When she arrived at the UW, Habib had an impeccable academic record. Valedictorian of her high school in Kent, she had long planned to become a physician. But her pre-med courses didn’t excite her, and a medical-dental summer program after her sophomore year confirmed that she did not want to be a doctor. It was a difficult realization.

“My family sacrificed a lot,” Habib says. “The best thing to an immigrant mom and dad is for their child to be a doctor, because everybody needs doctors … For a long time I convinced myself that’s what I wanted to do.”

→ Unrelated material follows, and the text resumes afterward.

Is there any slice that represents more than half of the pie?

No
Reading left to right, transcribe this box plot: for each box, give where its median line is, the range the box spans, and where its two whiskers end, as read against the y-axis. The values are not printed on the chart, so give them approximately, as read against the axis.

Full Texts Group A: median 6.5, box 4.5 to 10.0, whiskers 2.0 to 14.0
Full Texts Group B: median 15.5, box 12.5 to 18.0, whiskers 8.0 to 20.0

Habib fell into a depression. She took time off from school and moved back home. Telling her parents she did not want to be a doctor “was one of the hardest things I’ve had to do,” she recalls. “But I was already at the lowest I could be, and the only thing that became important was being happy again, feeling normal. The depression forced me to speak my truth.”

She remembered liking an anthropology class. When she returned to campus, she decided to take more, including a anthropology service-learning course that involved tutoring Somali children at a local nonprofit. “That was a huge turning point,” she says. Being around Somali youth felt familiar, as did the children’s focus on academic success. Habib saw herself in those students and understood the intense pressure they felt to succeed.

Children need to feel a sense of belonging, to celebrate their cultural heritage, and to discover that they can thrive and make a difference in their own communities.

Yasmin Habib

“There’s this huge emphasis on getting your work done,” she says. “But what about connection? What about emotion? I learned the hard way that you have to make time for that, or your body will force you to make time for it. I wanted to prevent the same thing from happening to these kids.”

That thought stayed with Habib after she graduated. She read books about youth development and volunteered with nonprofits to better understand existing programs for children. But none of those programs provided the services she wanted to offer. So, after a year of planning—including many conversations with mentor Bettina Shell-Duncan, professor of anthropology—Habib launched World Mind Creation Academy.

The after-school program in South Seattle’s Rainier Vista neighborhood offers six-week sessions where children ages 6 to 14 play games, participate in team-building activities and take on community projects. “Children need to feel a sense of belonging, to celebrate their cultural heritage, and to discover that they can thrive and make a difference in their own communities,” says Habib.

Adult mentors are an important part in this endeavor. Habib says that children benefit from mentors who look like them, speak their languages and can relate to their experiences. The academy’s mentors help with projects but encourage the children to take the lead—an experience Habib wished she’d had as a child. “I didn’t feel fully heard when I was 8,” she says. “That happens so much with kids, and it’s so unfair to them. At WMCA, kids get to own the program. That can be very challenging for the adults, who want things to be perfect. But our idea of perfect and the kids’ idea of perfect is not that same, and we have to accept that.”

For the first few years, Habib ran the program on a shoestring, securing short-term projects on a contract basis. Then she heard about King County’s Best Starts for Kids initiative. “It felt like the perfect grant at the right time,” she recalls. “It just fit with everything we were trying to do.”

With a $500,000 grant in 2017, Habib has expanded WMCA’s curriculum while maintaining the focus on children’s emotional well-being.

Receiving the grant was both exhilarating and scary, Habib says, much like the decision to follow her passion. Her journey has been difficult, but “I feel like it’s all working out the way it’s supposed to.”